* _Exercise aim_:
Recast each line from the start of the entries through the line with "Infos trafic radio", both ends included, as a Markdown table with the columns Row and Line. Skip blank lines and leave the pictures out.

* _Information supplied_:
=== Section Start ===
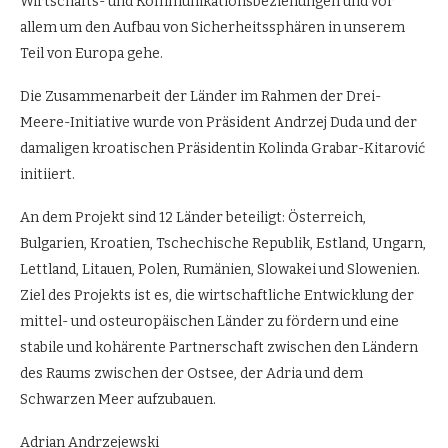
Wirtschafts- und Kommunikationsbeziehungen und vor
allem um den Aufbau von Sicherheitssphären in unserem
Teil von Europa gehe.
Die Zusammenarbeit der Länder im Rahmen der Drei-
Meere-Initiative wurde von Präsident Andrzej Duda und der
damaligen kroatischen Präsidentin Kolinda Grabar-Kitarović
initiiert.
An dem Projekt sind 12 Länder beteiligt: Österreich,
Bulgarien, Kroatien, Tschechische Republik, Estland, Ungarn,
Lettland, Litauen, Polen, Rumänien, Slowakei und Slowenien.
Ziel des Projekts ist es, die wirtschaftliche Entwicklung der
mittel- und osteuropäischen Länder zu fördern und eine
stabile und kohärente Partnerschaft zwischen den Ländern
des Raums zwischen der Ostsee, der Adria und dem
Schwarzen Meer aufzubauen.
Adrian Andrzejewski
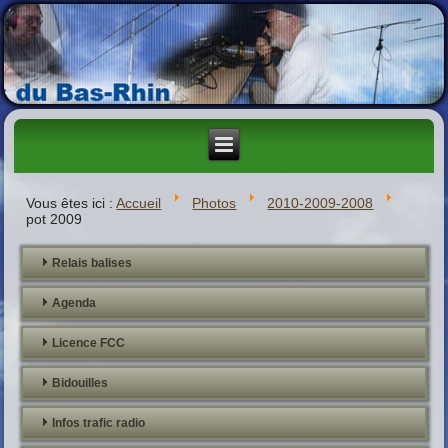
Vous êtes ici :
Accueil
Photos
2010-2009-2008
pot 2009
Relais balises
Agenda
Licence FCC
Bidouilles
Infos trafic radio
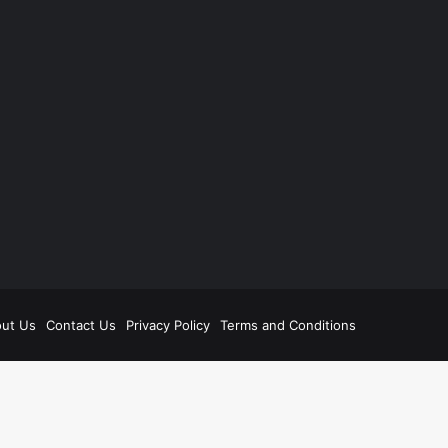
be
ut Us
Contact Us
Privacy Policy
Terms and Conditions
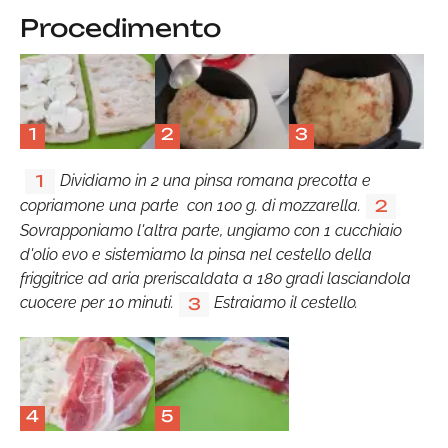
Procedimento
1
2
3
Dividiamo in 2 una pinsa romana precotta e
1
copriamone una parte con 100 g. di mozzarella.
2
Sovrapponiamo l'altra parte, ungiamo con 1 cucchiaio
d'olio evo e sistemiamo la pinsa nel cestello della
friggitrice ad aria preriscaldata a 180 gradi lasciandola
cuocere per 10 minuti.
Estraiamo il cestello.
3
4
5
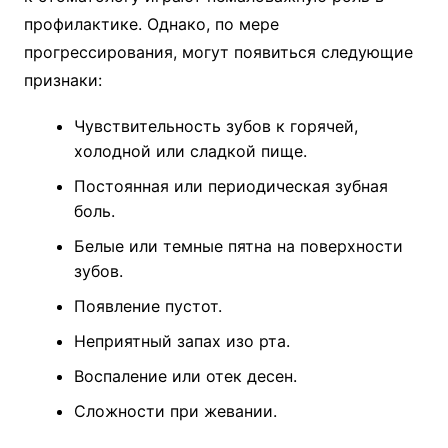
профилактике. Однако, по мере
прогрессирования, могут появиться следующие
признаки:
Чувствительность зубов к горячей,
холодной или сладкой пище.
Постоянная или периодическая зубная
боль.
Белые или темные пятна на поверхности
зубов.
Появление пустот.
Неприятный запах изо рта.
Воспаление или отек десен.
Сложности при жевании.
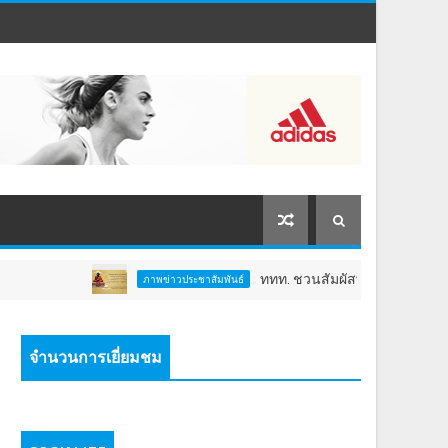
ททท. ชวนสัมผัสพลังแห่งศรัทธา ร่วมงาน "ห่ม
ภาพข่าวประชาสัมพันธ์
จำนวนการเยี่ยมชม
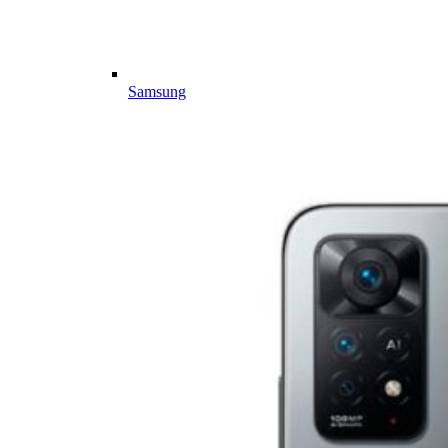
Samsung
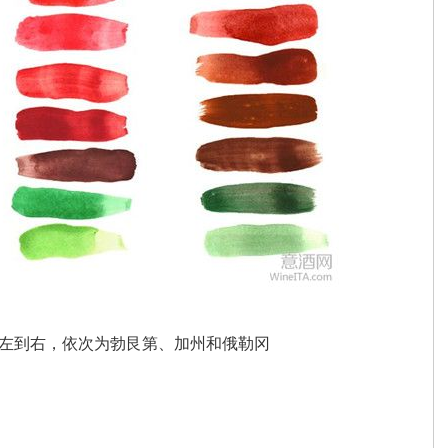
左到右，依次为勃艮第、加州和俄勒冈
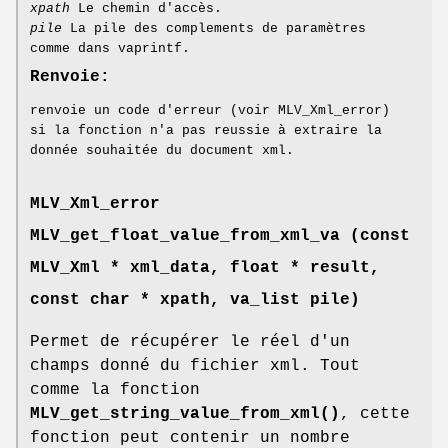
xpath
Le chemin d'accès.
pile
La pile des complements de paramètres
comme dans vaprintf.
Renvoie:
renvoie un code d'erreur (voir MLV_Xml_error)
si la fonction n'a pas reussie à extraire la
donnée souhaitée du document xml.
MLV_Xml_error
MLV_get_float_value_from_xml_va (const
MLV_Xml
* xml_data, float * result,
const char * xpath, va_list pile)
Permet de récupérer le réel d'un
champs donné du fichier xml. Tout
comme la fonction
MLV_get_string_value_from_xml()
, cette
fonction peut contenir un nombre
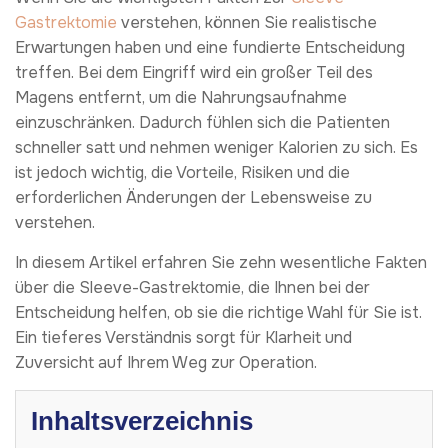
Gastrektomie
verstehen, können Sie realistische
Erwartungen haben und eine fundierte Entscheidung
treffen. Bei dem Eingriff wird ein großer Teil des
Magens entfernt, um die Nahrungsaufnahme
einzuschränken. Dadurch fühlen sich die Patienten
schneller satt und nehmen weniger Kalorien zu sich. Es
ist jedoch wichtig, die Vorteile, Risiken und die
erforderlichen Änderungen der Lebensweise zu
verstehen.
In diesem Artikel erfahren Sie zehn wesentliche Fakten
über die Sleeve-Gastrektomie, die Ihnen bei der
Entscheidung helfen, ob sie die richtige Wahl für Sie ist.
Ein tieferes Verständnis sorgt für Klarheit und
Zuversicht auf Ihrem Weg zur Operation.
Inhaltsverzeichnis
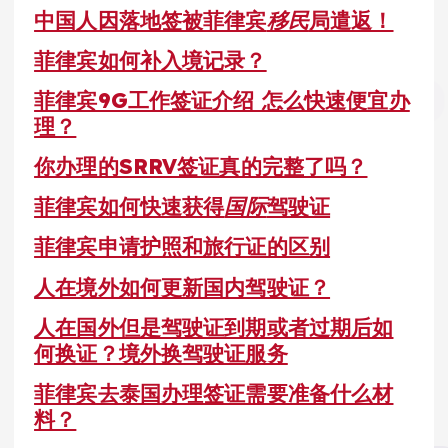
中国人因落地签被菲律宾
移民
局遣返！
菲律宾如何补入境记录？
菲律宾9G工作签证介绍 怎么快速便宜办
理？
你办理的SRRV签证真的完整了吗？
菲律宾如何快速获得
国际
驾驶证
菲律宾申请护照和旅行证的区别
人在境外如何更新国内驾驶证？
人在国外但是驾驶证到期或者过期后如
何换证？境外换驾驶证服务
菲律宾去泰国办理签证需要准备什么材
料？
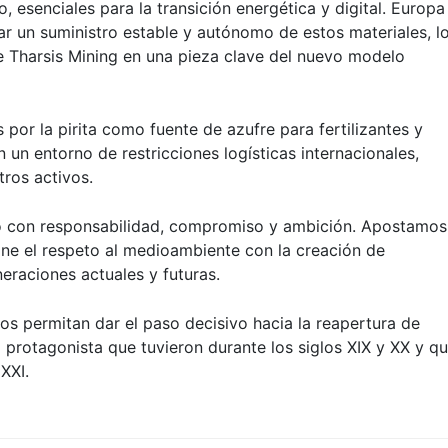
, esenciales para la transición energética y digital. Europa
ar un suministro estable y autónomo de estos materiales, l
 Tharsis Mining en una pieza clave del nuevo modelo
s por la pirita como fuente de azufre para fertilizantes y
 un entorno de restricciones logísticas internacionales,
tros activos.
o con responsabilidad, compromiso y ambición. Apostamos
ne el respeto al medioambiente con la creación de
eraciones actuales y futuras.
s permitan dar el paso decisivo hacia la reapertura de
 protagonista que tuvieron durante los siglos XIX y XX y q
XXI.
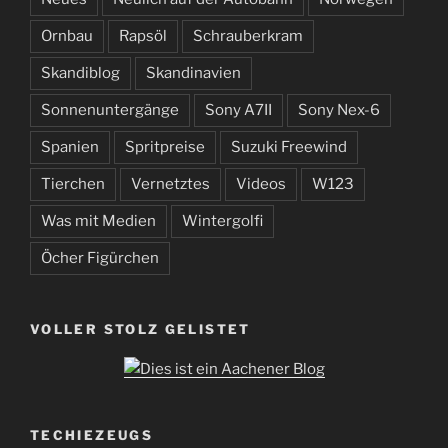
Ornbau
Rapsöl
Schrauberkram
Skandiblog
Skandinavien
Sonnenuntergänge
Sony A7II
Sony Nex-6
Spanien
Spritpreise
Suzuki Freewind
Tierchen
Vernetztes
Videos
W123
Was mit Medien
Wintergolfi
Öcher Figürchen
VOLLER STOLZ GELISTET
TECHIEZEUGS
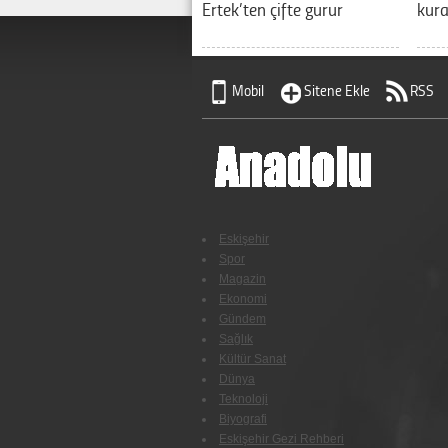
Ertek’ten çifte gurur
kura
Mobil
Sitene Ekle
RSS
Eskişehir
Spor
Magazin
Ekonomi
Gündem
Sağlık
Kültür Sanat
Dünya
Teknoloji
Biyografi
Eskişehir Gezi Rehberi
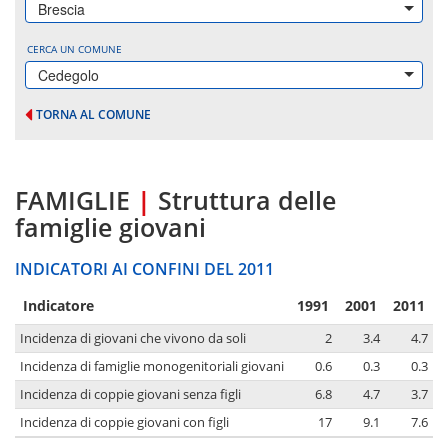
Brescia
CERCA UN COMUNE
Cedegolo
TORNA AL COMUNE
FAMIGLIE
|
Struttura delle
famiglie giovani
INDICATORI AI CONFINI DEL 2011
Indicatore
1991
2001
2011
Incidenza di giovani che vivono da soli
2
3.4
4.7
Incidenza di famiglie monogenitoriali giovani
0.6
0.3
0.3
Incidenza di coppie giovani senza figli
6.8
4.7
3.7
Incidenza di coppie giovani con figli
17
9.1
7.6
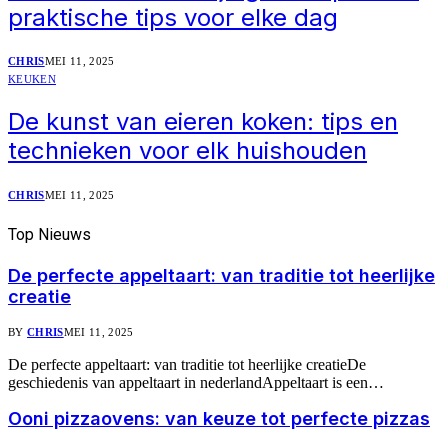
praktische tips voor elke dag
CHRIS
MEI 11, 2025
KEUKEN
De kunst van eieren koken: tips en
technieken voor elk huishouden
CHRIS
MEI 11, 2025
Top
Nieuws
De perfecte appeltaart: van traditie tot heerlijke
creatie
BY
CHRIS
MEI 11, 2025
De perfecte appeltaart: van traditie tot heerlijke creatieDe
geschiedenis van appeltaart in nederlandAppeltaart is een…
Ooni pizzaovens: van keuze tot perfecte pizzas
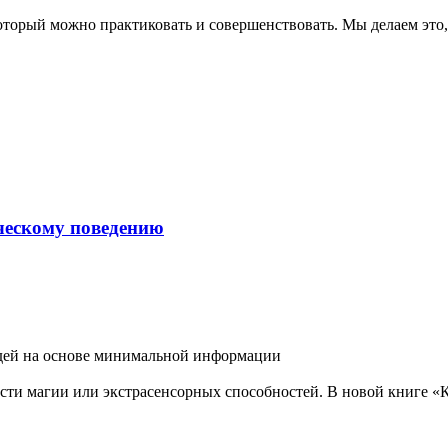
орый можно практиковать и совершенствовать. Мы делаем это,.
еческому поведению
дей на основе минимальной информации
ти магии или экстрасенсорных способностей. В новой книге «Ка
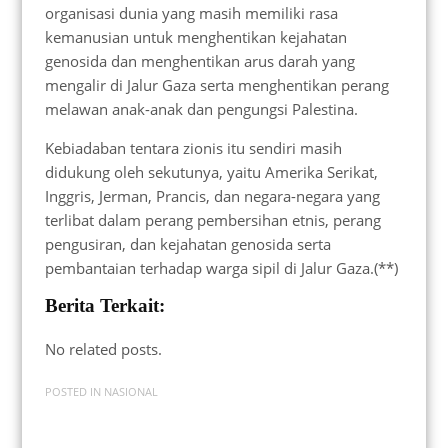
organisasi dunia yang masih memiliki rasa
kemanusian untuk menghentikan kejahatan
genosida dan menghentikan arus darah yang
mengalir di Jalur Gaza serta menghentikan perang
melawan anak-anak dan pengungsi Palestina.
Kebiadaban tentara zionis itu sendiri masih
didukung oleh sekutunya, yaitu Amerika Serikat,
Inggris, Jerman, Prancis, dan negara-negara yang
terlibat dalam perang pembersihan etnis, perang
pengusiran, dan kejahatan genosida serta
pembantaian terhadap warga sipil di Jalur Gaza.(**)
Berita Terkait:
No related posts.
POSTED IN
NASIONAL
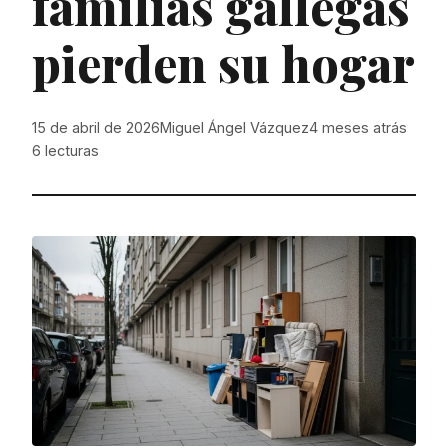
familias gallegas
pierden su hogar
15 de abril de 2026
Miguel Ángel Vázquez
4 meses atrás
6
lecturas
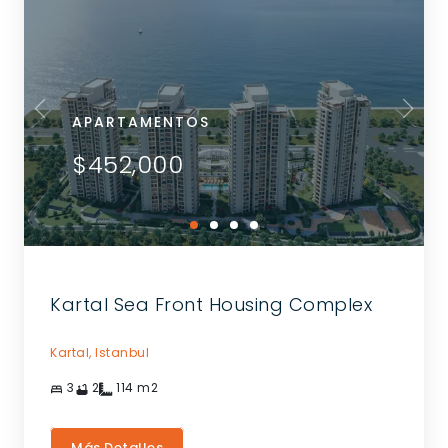
APARTAMENTOS
$452,000
Kartal Sea Front Housing Complex
Kartal,
Istanbul
3
2
114
m2
Más Detalles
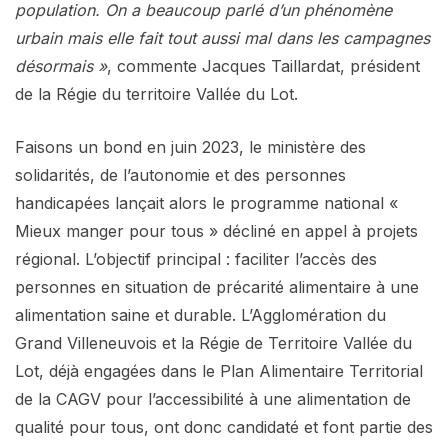
population. On a beaucoup parlé d’un phénomène
urbain mais elle fait tout aussi mal dans les campagnes
désormais »
, commente Jacques Taillardat, président
de la Régie du territoire Vallée du Lot.
Faisons un bond en juin 2023, le ministère des
solidarités, de l’autonomie et des personnes
handicapées lançait alors le programme national «
Mieux manger pour tous » décliné en appel à projets
régional. L’objectif principal : faciliter l’accès des
personnes en situation de précarité alimentaire à une
alimentation saine et durable. L’Agglomération du
Grand Villeneuvois et la Régie de Territoire Vallée du
Lot, déjà engagées dans le Plan Alimentaire Territorial
de la CAGV pour l’accessibilité à une alimentation de
qualité pour tous, ont donc candidaté et font partie des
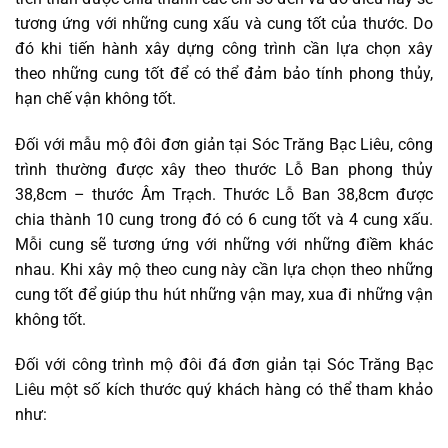
tương ứng với những cung xấu và cung tốt của thước. Do
đó khi tiến hành xây dựng công trình cần lựa chọn xây
theo những cung tốt để có thể đảm bảo tính phong thủy,
hạn chế vận không tốt.
Đối với mẫu mộ đôi đơn giản tại Sóc Trăng Bạc Liêu, công
trình thường được xây theo thước Lỗ Ban phong thủy
38,8cm – thước Âm Trạch. Thước Lỗ Ban 38,8cm được
chia thành 10 cung trong đó có 6 cung tốt và 4 cung xấu.
Mỗi cung sẽ tương ứng với những với những điềm khác
nhau. Khi xây mộ theo cung này cần lựa chọn theo những
cung tốt để giúp thu hút những vận may, xua đi những vận
không tốt.
Đối với công trình mộ đôi đá đơn giản tại Sóc Trăng Bạc
Liêu một số kích thước quý khách hàng có thể tham khảo
như:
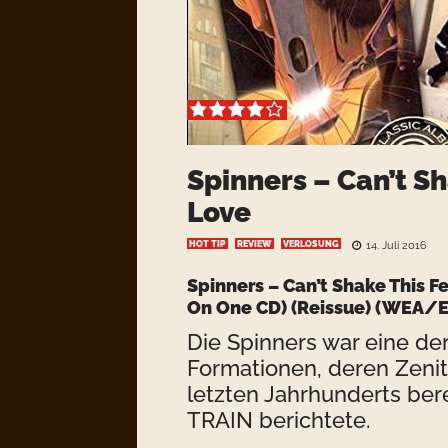
Spinners – Can’t Sh
Love
HOT TIP
REVIEW
VERLOSUNG
14. Juli 2016
Spinners – Can’t Shake This F
On One CD) (Reissue) (WEA/
Die Spinners war eine de
Formationen, deren Zenit
letzten Jahrhunderts ber
TRAIN berichtete.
=== Section End ===
* _Answer area_:
| Row | Line |
|---|---|
| 1 | Wirtschafts- und Kommunikationsbeziehungen und vor |
| 2 | allem um den Aufbau von Sicherheitssphären in unserem |
| 3 | Teil von Europa gehe. |
| 4 | Die Zusammenarbeit der Länder im Rahmen der Drei- |
| 5 | Meere-Initiative wurde von Präsident Andrzej Duda und der |
| 6 | damaligen kroatischen Präsidentin Kolinda Grabar-Kitarović |
| 7 | initiiert. |
| 8 | An dem Projekt sind 12 Länder beteiligt: Österreich, |
| 9 | Bulgarien, Kroatien, Tschechische Republik, Estland, Ungarn, |
| 10 | Lettland, Litauen, Polen, Rumänien, Slowakei und Slowenien. |
| 11 | Ziel des Projekts ist es, die wirtschaftliche Entwicklung der |
| 12 | mittel- und osteuropäischen Länder zu fördern und eine |
| 13 | stabile und kohärente Partnerschaft zwischen den Ländern |
| 14 | des Raums zwischen der Ostsee, der Adria und dem |
| 15 | Schwarzen Meer aufzubauen. |
| 16 | Adrian Andrzejewski |
| 17 | Vous êtes ici : |
| 18 | Accueil |
| 19 | Photos |
| 20 | 2010-2009-2008 |
| 21 | pot 2009 |
| 22 | Relais balises |
| 23 | Agenda |
| 24 | Licence FCC |
| 25 | Bidouilles |
| 26 | Infos trafic radio |